Verizon posted strong financial gains for the second quarter of 2007 Monday, calling out its growth in wireless and high-speed Internet subscribers.
The diversified phone company’s net profit rose 4.5 percent to US$1.7 billion, up from $1.61 billion from the same period a year earlier. Verizon’s operating revenue rose 6.3 percent to $23.37 billion.
Verizon’s primary competitors include AT&T, Qwest and Sprint. In addition to traditional landline and wireless services, the company’s key strategic markets are wireless, broadband, data, video and global IP.
“Verizon’s strategy of focusing on organic revenue growth and improving margins continues to gain momentum,” said Verizon Chairman and CEO Ivan Seidenberg. “Results show that we are producing accelerating — and sustainable — top-line growth across all key markets.”
Answering the iPhone
In a second quarter dominated by AT&T’s Apple iPhone marketing, hype and press coverage, Verizon picked up 1.3 million new retail wireless customers, bringing its total wireless retail customer base to an industry-leading 60.1 million. Verizon says it also remains the nation’s largest wireless company in terms of total revenues and data revenues.
Verizon technically picked up 1.6 million new customers, but due to the bankruptcy of a reseller, could only officially count 1.3 million.
“We think that the iPhone device highlights data services and data capabilities to consumers, and that’s good for the whole industry,” Bob Varettoni, a Verizon spokesperson, told the E-Commerce Times. “We have a great set of new devices that take advantage of our industry-leading data network.”
In the Verizon conference call with analysts, Verizon President and COO Denny Strigl noted that the company did see its porting rate drop as the iPhone hit the market, but he also said that Verizon’s porting rates have returned to normal in the last week. “Approximately two customers are in for every customer that we lose,” he explained.
Diversification Efforts Paying Off
Verizon has been investing in new high-speed Internet and TV services based on its fiber optic FiOS network.
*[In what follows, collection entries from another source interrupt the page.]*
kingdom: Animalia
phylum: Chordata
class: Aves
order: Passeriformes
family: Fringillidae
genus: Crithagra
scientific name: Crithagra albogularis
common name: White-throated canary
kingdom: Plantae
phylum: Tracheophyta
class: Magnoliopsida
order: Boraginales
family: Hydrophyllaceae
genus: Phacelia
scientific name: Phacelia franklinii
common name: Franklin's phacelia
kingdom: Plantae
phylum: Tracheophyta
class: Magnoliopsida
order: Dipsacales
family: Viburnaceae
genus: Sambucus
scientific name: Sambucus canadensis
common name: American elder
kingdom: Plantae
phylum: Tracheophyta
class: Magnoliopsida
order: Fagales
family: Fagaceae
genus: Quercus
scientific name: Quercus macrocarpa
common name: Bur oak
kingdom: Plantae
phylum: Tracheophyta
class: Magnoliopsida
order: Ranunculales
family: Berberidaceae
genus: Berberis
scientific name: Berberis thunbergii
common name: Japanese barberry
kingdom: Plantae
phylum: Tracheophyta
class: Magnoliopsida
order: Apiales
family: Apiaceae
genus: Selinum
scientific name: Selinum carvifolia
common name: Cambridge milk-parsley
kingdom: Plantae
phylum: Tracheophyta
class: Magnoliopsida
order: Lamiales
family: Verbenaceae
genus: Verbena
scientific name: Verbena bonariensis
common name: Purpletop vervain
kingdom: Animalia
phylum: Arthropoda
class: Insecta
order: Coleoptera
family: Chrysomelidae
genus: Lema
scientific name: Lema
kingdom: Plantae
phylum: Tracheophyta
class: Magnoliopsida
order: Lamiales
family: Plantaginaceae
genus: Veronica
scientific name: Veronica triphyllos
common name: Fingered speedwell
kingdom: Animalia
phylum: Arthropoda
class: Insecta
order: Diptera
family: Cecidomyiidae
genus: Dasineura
The company added 288,000 new broadband connections, both DSL and FiOS Internet connections, bringing its total broadband connections up to 7.7 million.
In addition, Verizon added 167,000 new FiOS TV customers in the second quarter — about 2,600 per business day of the quarter, Verizon said. The company now has 515,000 FiOS TV customers.
“Verizon quarterly results look strong as they continue to change the company for the new telecom marketplace,” Jeff Kagan, a telecommunications industry analyst, told the E-Commerce Times.
“FiOS costs the company a lot of money to create, but this will make Verizon competitive as the competitive marketplace continues to change. The industry is in the middle of a major transformation,” he noted. “They are competing against new companies like cable television companies for consumers, and other baby bells and VoIP and data companies for business customers.”
On the Business Side
Business-based growth was slower than Verizon’s retail growth, rising only 2.4 percent, much of which was driven by stronger sales of strategic services surrounding new IP-related services, which still managed to exceed declines in traditional voice and data services, Verizon noted.
All of the major competitors in the telecommunications industry are facing major product line changes and pressures, particularly as landline-based services are replaced by wireless and VoIP services. Plus, TV, Internet and packaged services are all fair game.
“Going forward, the marketplace position for all these competitors [AT&T, Qwest, Sprint, Verizon] is changing. It’s an all-or-nothing game,” Kagan explained.
“They are going to be offering a bigger bundle of services, but they will be competing against new competitors. They will have fewer customers, but the customers they win will spend more than before,” he added.